• [Work order] Print the records below exactly, starting at the first line and stopping after the line that contains "G04 Gerber Fmt". Leave out any pictures.

(Data extracted from a collection)
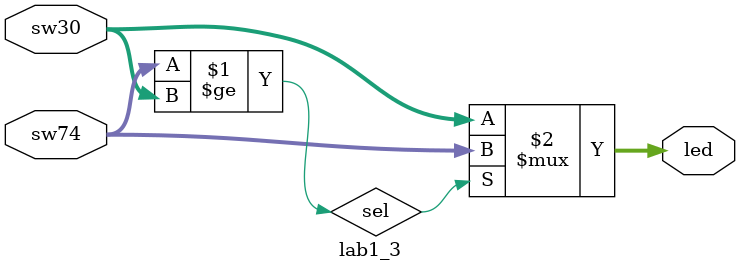
<source format=sv>
module lab1_3
(
input [3:0] sw74,sw30,
output [3:0] led
);

wire sel;

assign sel = sw74 >= sw30;

assign led=(sel)?sw74:sw30;

endmodule

</source>
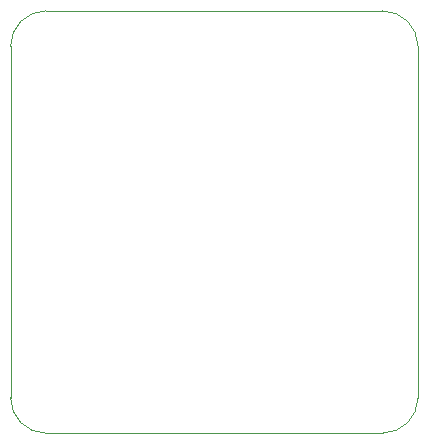
<source format=gbr>
%TF.GenerationSoftware,KiCad,Pcbnew,9.0.3*%
%TF.CreationDate,2025-07-15T20:34:28+12:00*%
%TF.ProjectId,LED_Dimmer,4c45445f-4469-46d6-9d65-722e6b696361,rev?*%
%TF.SameCoordinates,Original*%
%TF.FileFunction,Profile,NP*%
%FSLAX46Y46*%
G04 Gerber Fmt 4.6, Leading zero omitted, Abs format (unit mm)*
G04 Created by KiCad (PCBNEW 9.0.3) date 2025-07-15 20:34:28*
%MOMM*%
%LPD*%
G01*
G04 APERTURE LIST*
%TA.AperFunction,Profile*%
%ADD10C,0.050000*%
%TD*%
G04 APERTURE END LIST*
D10*
X85000000Y-26250000D02*
G75*
G02*
X88000000Y-23250000I3000000J0D01*
G01*
X119500000Y-56000000D02*
G75*
G02*
X116500000Y-59000000I-3000000J0D01*
G01*
X88000000Y-23247798D02*
X116500001Y-23247798D01*
X85000000Y-56000000D02*
X85000000Y-26250000D01*
X88000000Y-59000000D02*
G75*
G02*
X85000000Y-56000000I0J3000000D01*
G01*
X116500001Y-23250000D02*
G75*
G02*
X119500000Y-26250000I-1J-3000000D01*
G01*
X119500000Y-26250000D02*
X119500000Y-56000000D01*
X116500000Y-58997873D02*
X88000000Y-59000000D01*
M02*

</source>
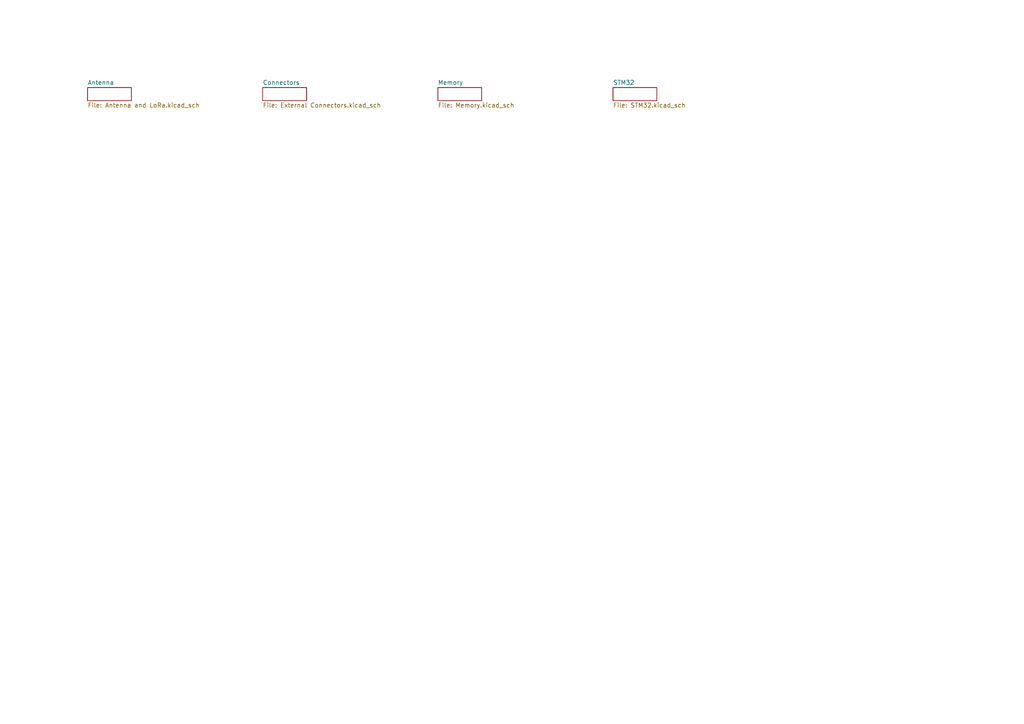
<source format=kicad_sch>
(kicad_sch
	(version 20250114)
	(generator "eeschema")
	(generator_version "9.0")
	(uuid "b0844135-65ec-4a57-96b8-ec7460e9a62b")
	(paper "A4")
	(lib_symbols)
	(sheet
		(at 25.4 25.4)
		(size 12.7 3.81)
		(exclude_from_sim no)
		(in_bom yes)
		(on_board yes)
		(dnp no)
		(fields_autoplaced yes)
		(stroke
			(width 0)
			(type solid)
		)
		(fill
			(color 0 0 0 0.0000)
		)
		(uuid "24dcfb71-e6fe-423a-8443-8a442499f844")
		(property "Sheetname" "Antenna"
			(at 25.4 24.6884 0)
			(effects
				(font
					(size 1.27 1.27)
				)
				(justify left bottom)
			)
		)
		(property "Sheetfile" "Antenna and LoRa.kicad_sch"
			(at 25.4 29.7946 0)
			(effects
				(font
					(size 1.27 1.27)
				)
				(justify left top)
			)
		)
		(instances
			(project "OBC Development Board"
				(path "/b0844135-65ec-4a57-96b8-ec7460e9a62b"
					(page "2")
				)
			)
		)
	)
	(sheet
		(at 127 25.4)
		(size 12.7 3.81)
		(exclude_from_sim no)
		(in_bom yes)
		(on_board yes)
		(dnp no)
		(fields_autoplaced yes)
		(stroke
			(width 0)
			(type solid)
		)
		(fill
			(color 0 0 0 0.0000)
		)
		(uuid "756c6052-2b5b-4973-ad4f-45fd63d14dc0")
		(property "Sheetname" "Memory"
			(at 127 24.6884 0)
			(effects
				(font
					(size 1.27 1.27)
				)
				(justify left bottom)
			)
		)
		(property "Sheetfile" "Memory.kicad_sch"
			(at 127 29.7946 0)
			(effects
				(font
					(size 1.27 1.27)
				)
				(justify left top)
			)
		)
		(instances
			(project "OBC Development Board"
				(path "/b0844135-65ec-4a57-96b8-ec7460e9a62b"
					(page "4")
				)
			)
		)
	)
	(sheet
		(at 177.8 25.4)
		(size 12.7 3.81)
		(exclude_from_sim no)
		(in_bom yes)
		(on_board yes)
		(dnp no)
		(fields_autoplaced yes)
		(stroke
			(width 0)
			(type solid)
		)
		(fill
			(color 0 0 0 0.0000)
		)
		(uuid "b4ee743a-853d-4fb8-a00d-0dead36f07b7")
		(property "Sheetname" "STM32"
			(at 177.8 24.6884 0)
			(effects
				(font
					(size 1.27 1.27)
				)
				(justify left bottom)
			)
		)
		(property "Sheetfile" "STM32.kicad_sch"
			(at 177.8 29.7946 0)
			(effects
				(font
					(size 1.27 1.27)
				)
				(justify left top)
			)
		)
		(instances
			(project "OBC Development Board"
				(path "/b0844135-65ec-4a57-96b8-ec7460e9a62b"
					(page "5")
				)
			)
		)
	)
	(sheet
		(at 76.2 25.4)
		(size 12.7 3.81)
		(exclude_from_sim no)
		(in_bom yes)
		(on_board yes)
		(dnp no)
		(fields_autoplaced yes)
		(stroke
			(width 0)
			(type solid)
		)
		(fill
			(color 0 0 0 0.0000)
		)
		(uuid "df4e1ff0-0810-4a45-8222-c44d3671c926")
		(property "Sheetname" "Connectors"
			(at 76.2 24.6884 0)
			(effects
				(font
					(size 1.27 1.27)
				)
				(justify left bottom)
			)
		)
		(property "Sheetfile" "External Connectors.kicad_sch"
			(at 76.2 29.7946 0)
			(effects
				(font
					(size 1.27 1.27)
				)
				(justify left top)
			)
		)
		(instances
			(project "OBC Development Board"
				(path "/b0844135-65ec-4a57-96b8-ec7460e9a62b"
					(page "3")
				)
			)
		)
	)
	(sheet_instances
		(path "/"
			(page "#")
		)
	)
	(embedded_fonts no)
)

</source>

• [Exercise output]
<source format=sv>
module lab1_3
(
input [3:0] sw74,sw30,
output [3:0] led
);

wire sel;

assign sel = sw74 >= sw30;

assign led=(sel)?sw74:sw30;

endmodule

</source>
<source format=gbr>
%TF.GenerationSoftware,KiCad,Pcbnew,9.0.3*%
%TF.CreationDate,2025-07-15T20:34:28+12:00*%
%TF.ProjectId,LED_Dimmer,4c45445f-4469-46d6-9d65-722e6b696361,rev?*%
%TF.SameCoordinates,Original*%
%TF.FileFunction,Profile,NP*%
%FSLAX46Y46*%
G04 Gerber Fmt 4.6, Leading zero omitted, Abs format (unit mm)*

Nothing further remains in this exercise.